Day 5 – Increasing Water Intake & Supplements
Today, I focused on hydration and giving my body the nutrients it needs to support healing. I made a conscious effort to drink more water throughout the day. I kept a bottle nearby, and I was refilling often.
Along with that, I took my daily supplements, which I’ve been building into my routine to support not just my nervous system, but my overall health.
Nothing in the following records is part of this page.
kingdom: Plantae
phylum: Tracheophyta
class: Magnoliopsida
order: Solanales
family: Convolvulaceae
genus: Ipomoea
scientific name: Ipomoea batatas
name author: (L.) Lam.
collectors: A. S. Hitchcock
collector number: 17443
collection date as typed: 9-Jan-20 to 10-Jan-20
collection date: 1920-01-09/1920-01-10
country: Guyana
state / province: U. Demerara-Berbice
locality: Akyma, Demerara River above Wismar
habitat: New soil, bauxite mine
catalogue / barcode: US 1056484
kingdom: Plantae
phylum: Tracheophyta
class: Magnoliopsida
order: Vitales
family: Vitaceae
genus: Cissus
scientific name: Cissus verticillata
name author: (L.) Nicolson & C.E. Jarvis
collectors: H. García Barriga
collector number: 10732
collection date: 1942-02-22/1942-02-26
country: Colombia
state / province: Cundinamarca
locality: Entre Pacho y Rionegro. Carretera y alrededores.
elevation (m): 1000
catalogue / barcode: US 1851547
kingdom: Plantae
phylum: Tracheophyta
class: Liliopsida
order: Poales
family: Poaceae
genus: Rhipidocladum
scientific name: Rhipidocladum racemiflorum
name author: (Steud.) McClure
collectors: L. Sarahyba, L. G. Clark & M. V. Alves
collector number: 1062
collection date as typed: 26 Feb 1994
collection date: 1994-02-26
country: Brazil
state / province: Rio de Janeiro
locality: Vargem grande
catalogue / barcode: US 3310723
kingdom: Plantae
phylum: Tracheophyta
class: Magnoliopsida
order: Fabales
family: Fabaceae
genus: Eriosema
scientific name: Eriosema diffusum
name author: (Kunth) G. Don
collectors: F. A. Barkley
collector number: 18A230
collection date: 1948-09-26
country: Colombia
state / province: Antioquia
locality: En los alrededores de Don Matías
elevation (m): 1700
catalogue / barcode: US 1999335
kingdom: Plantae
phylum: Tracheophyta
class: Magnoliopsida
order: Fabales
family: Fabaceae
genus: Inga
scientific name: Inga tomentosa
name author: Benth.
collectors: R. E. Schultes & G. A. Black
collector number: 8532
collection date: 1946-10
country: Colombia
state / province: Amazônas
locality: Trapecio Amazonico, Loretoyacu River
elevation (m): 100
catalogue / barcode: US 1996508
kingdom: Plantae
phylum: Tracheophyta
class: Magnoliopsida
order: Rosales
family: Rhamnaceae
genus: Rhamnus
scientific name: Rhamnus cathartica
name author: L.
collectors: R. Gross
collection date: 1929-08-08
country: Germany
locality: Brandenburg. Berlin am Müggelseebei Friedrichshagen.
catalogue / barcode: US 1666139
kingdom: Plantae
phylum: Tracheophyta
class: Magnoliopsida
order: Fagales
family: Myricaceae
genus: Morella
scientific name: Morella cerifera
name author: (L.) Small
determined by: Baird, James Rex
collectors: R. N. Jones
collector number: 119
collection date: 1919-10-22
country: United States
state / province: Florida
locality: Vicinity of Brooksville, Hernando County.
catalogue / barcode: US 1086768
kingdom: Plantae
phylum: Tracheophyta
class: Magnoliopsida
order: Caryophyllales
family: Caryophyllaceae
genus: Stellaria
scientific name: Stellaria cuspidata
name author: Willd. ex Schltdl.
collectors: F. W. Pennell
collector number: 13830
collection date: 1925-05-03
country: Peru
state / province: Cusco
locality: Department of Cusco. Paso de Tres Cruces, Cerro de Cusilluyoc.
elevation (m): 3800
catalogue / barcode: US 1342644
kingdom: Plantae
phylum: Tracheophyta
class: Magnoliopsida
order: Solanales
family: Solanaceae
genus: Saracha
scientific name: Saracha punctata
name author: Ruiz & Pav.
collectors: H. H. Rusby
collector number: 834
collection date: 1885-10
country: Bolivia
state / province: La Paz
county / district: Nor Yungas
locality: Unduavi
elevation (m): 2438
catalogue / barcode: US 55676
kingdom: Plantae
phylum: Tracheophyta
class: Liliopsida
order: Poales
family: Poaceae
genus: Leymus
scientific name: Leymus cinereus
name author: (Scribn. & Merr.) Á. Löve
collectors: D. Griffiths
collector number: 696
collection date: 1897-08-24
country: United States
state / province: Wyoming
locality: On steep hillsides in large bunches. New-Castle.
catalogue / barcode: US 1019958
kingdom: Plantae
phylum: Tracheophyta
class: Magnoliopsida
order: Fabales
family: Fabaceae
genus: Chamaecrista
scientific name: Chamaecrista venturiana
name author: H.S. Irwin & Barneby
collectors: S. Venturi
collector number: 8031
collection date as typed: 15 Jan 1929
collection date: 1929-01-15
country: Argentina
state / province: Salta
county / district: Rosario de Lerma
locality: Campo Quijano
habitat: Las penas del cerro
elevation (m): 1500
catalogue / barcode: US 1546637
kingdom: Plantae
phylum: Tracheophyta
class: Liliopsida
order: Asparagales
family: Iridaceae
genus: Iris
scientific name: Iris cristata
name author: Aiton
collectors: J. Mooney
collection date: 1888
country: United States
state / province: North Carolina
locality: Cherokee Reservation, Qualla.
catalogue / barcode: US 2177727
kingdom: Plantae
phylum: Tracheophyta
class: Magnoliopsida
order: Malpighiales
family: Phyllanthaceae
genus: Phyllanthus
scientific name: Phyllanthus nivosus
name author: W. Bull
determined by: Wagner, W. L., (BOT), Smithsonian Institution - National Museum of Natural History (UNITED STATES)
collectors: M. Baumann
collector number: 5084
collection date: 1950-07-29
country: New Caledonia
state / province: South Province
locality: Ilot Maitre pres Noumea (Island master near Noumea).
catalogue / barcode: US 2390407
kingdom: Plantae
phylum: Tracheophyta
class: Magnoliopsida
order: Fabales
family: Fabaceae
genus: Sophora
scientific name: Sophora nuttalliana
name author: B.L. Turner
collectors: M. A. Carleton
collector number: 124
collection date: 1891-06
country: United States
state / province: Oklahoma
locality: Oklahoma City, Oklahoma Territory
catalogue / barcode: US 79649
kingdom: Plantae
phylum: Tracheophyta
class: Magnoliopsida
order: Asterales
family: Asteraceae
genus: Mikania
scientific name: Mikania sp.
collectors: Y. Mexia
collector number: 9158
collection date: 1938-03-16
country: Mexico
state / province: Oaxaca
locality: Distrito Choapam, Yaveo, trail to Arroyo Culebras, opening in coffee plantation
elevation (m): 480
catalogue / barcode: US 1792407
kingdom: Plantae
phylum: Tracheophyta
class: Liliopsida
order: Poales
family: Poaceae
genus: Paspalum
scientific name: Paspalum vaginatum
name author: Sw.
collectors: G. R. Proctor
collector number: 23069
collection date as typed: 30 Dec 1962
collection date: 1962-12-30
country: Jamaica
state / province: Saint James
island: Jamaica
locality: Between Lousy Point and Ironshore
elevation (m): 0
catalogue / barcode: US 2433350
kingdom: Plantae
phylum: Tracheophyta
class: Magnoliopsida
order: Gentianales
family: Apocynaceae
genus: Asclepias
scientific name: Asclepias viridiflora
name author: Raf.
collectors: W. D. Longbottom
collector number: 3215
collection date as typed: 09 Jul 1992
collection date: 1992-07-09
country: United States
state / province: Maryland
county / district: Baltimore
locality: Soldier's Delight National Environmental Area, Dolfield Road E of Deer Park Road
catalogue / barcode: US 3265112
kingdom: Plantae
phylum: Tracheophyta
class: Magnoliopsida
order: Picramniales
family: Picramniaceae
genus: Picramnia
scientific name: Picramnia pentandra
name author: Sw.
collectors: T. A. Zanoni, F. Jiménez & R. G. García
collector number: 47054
I went online and made sure that all of the supplements were compatible, and I made sure to look at the best times to take them.
My Supplement Routine
Morning:
- Black seed oil – May help reduce inflammation and support immune health, which in turn can reduce stress on the nervous system.
- Oregano oil – Contains antioxidants and antimicrobial properties, potentially reducing body-wide inflammation.
- Pumpkin seed oil – Rich in magnesium, which is essential for nerve function and relaxation.
- Vitamin K2 & Vitamin D – Work together for bone health, immune function, and proper nerve signaling.
- Garlic oil – May support cardiovascular health, ensuring the brain and nerves get proper blood flow.
Before or after lunch:
- Gluco Support (Ceylon cinnamon, glucomannan, green tea, berberine, fenugreek, raspberry & strawberry) – Helps balance blood sugar, which is important because unstable blood sugar can trigger nervous system stress.
Afternoon:
- Iron supplement – Supports oxygen delivery throughout the body, including the brain and nerves, which need oxygen to function well.
Bedtime:
- Complete magnesium pill – Magnesium is one of the most important minerals for calming the nervous system and supporting restful sleep.
Alternating days:
- Women’s liquid ultra multivitamin – Fills in nutritional gaps to support overall bodily functions, including nerve health.
Benefits for the Nervous System
- Hydration – Water helps transport nutrients, flush toxins, and maintain the balance of electrolytes that nerves rely on.
- Anti-inflammatory effects – Several of these supplements (black seed oil, oregano oil, garlic oil) help reduce inflammation that can interfere with nerve signaling.
- Magnesium & potassium sources – Promote muscle relaxation and regulate nerve impulses.
- Balanced blood sugar – Prevents nervous system overstimulation caused by glucose spikes and crashes.
- Nutrient support – Vitamins and minerals act as building blocks for neurotransmitters, which are the chemical messengers of the nervous system.
Today reminded me that healing isn’t just about one thing. It is more about consistently giving my body the tools it needs to repair and restore itself. I have to stay on top of my schedule and set alarms so I don’t miss anything. I eventually want to get on a better plan, but I know things take time.